Trump’s victory appears to be large, with him getting probably over 300 electoral college votes against 228 (270 = victory) so far, but it appears that Clinton has actually won the popular vote. At the time of writing, Trump is actually 209,000 votes behind, less than the population of Brighton and Hove where I live so razor thin:
2012:
Obama 62,156,980 votes 50.6%
Romney 58,805,060 votes 47.8%
2016 :
Trump 59,551,275 47.5%
Clinton 59,760,810 47.7%
est. 92% in
updated 7:57 am ET, Nov. 9
Note that counting hasn’t finished so this might change a bit.
But a combination of the undemocratic system, gerrymandering and the distribution of the electorate have given him the victory that we see. We cannot forget, however, the unfortunate pollsters, who put Clinton 2% ahead. This is significant and is very similar to the error in poll results found here at Brexit, for the Conservatives in 2015 and to elections further into the past. The polls underestimate support for the right consistently. The results also show that it’s been the Democrats to lose. The Trump vote, as I said above, was less than a million more than that for Mitt Romney, but Obama managed 62 million; 50.6%.

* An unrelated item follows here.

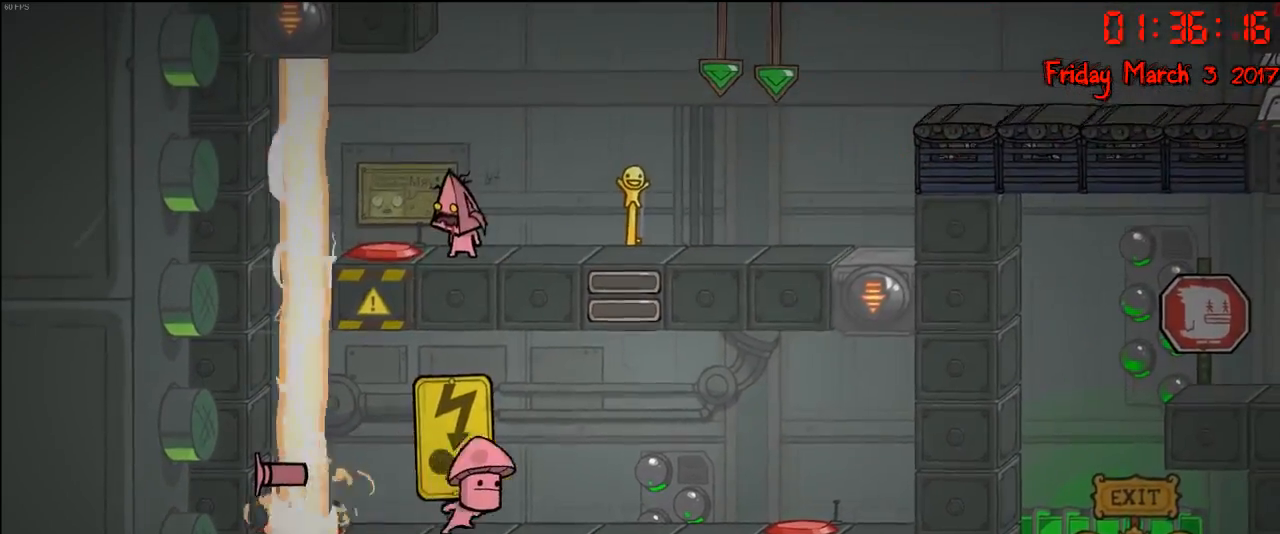
{"buttons": [], "left_stick": "left", "right_stick": "center", "events": [[467, "left_stick", "left"]]}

The distribution of the electorate was significant and in and of itself wasn’t entirely the fault of the parties. Clinton’s support was heavily concentrated in certain states such as California and New York, but Trump had many narrow majorities, which gave him a disproportionate number of electoral college seats. Truly, the US presidential system is even less democratic than the UK first-past-the-post system.
The CNN exit polls show clearly how the vote was split by race, sex and also age. . Clinton was 10% ahead for woman voters, over 20% ahead for voters up to 24, and right up to age 39, 11% or more ahead. By “race”, if we accept the term, she took 88% for Black voters (presumably African-American), 65% for Latino and Asian, and 56% for “other race”. Amongst white voters (presumably everyone else), Trump took 58%.
Of course, part of the cause of Trump’s victory is massive disappointment with Obama, on-going decline in living standards and hatred of machine politics (of which Clinton is a prime example). But, as with Brexit, with the complete failure of the left (and yes, it’s FAILURE big time), the white working class responded overwhelmingly to his racist campaign. Listening to Women’s hour this morning (yes I’m a man who often listens to this), one of the commentators pointed out that white women actually formed part of his base, in spite of his gruesome misogyny and record of assaulting women (the exit poll above shows that white women supported Trump by 53% to 43%).
Critical to the election result was that Trump did well in the “Rust Belt” states; i.e. those that have massively lost employment in “traditional” industries like coal, iron, steel and motor. The Democrats have largely lost these states. The white working class voted racist there, unfortunately. These states include Michigan (not yet called, but Trump ahead), Indiana, Ohio, and Pennsylvania; also the old coal mining states of Kentucky and West Virginia. Only Illinois, containing Chicago, and arguably New York State itself, which are both exceptional with their big Democratic voting cities went for Clinton.
Clinton also failed to win enough support from the African American community – a massive possible vote for her. This may have been affected in part by the systematic gerrymandering and manipulation of voting rolls by the Republican dominated state and county governments in the “South”. This follows a 2013 Supreme Court decision on the Voting Rights act (section 5, which “Required states and counties with a history of racial discrimination to get the approval of the Department of Justice before changing local voting rules and practices.”). The decision effectively nullified this, allowing racist local legislatures to put obstacles in the way of (mainly) African-American voters. The left needs to join with the communities in fighting this- this is a real possible battleground.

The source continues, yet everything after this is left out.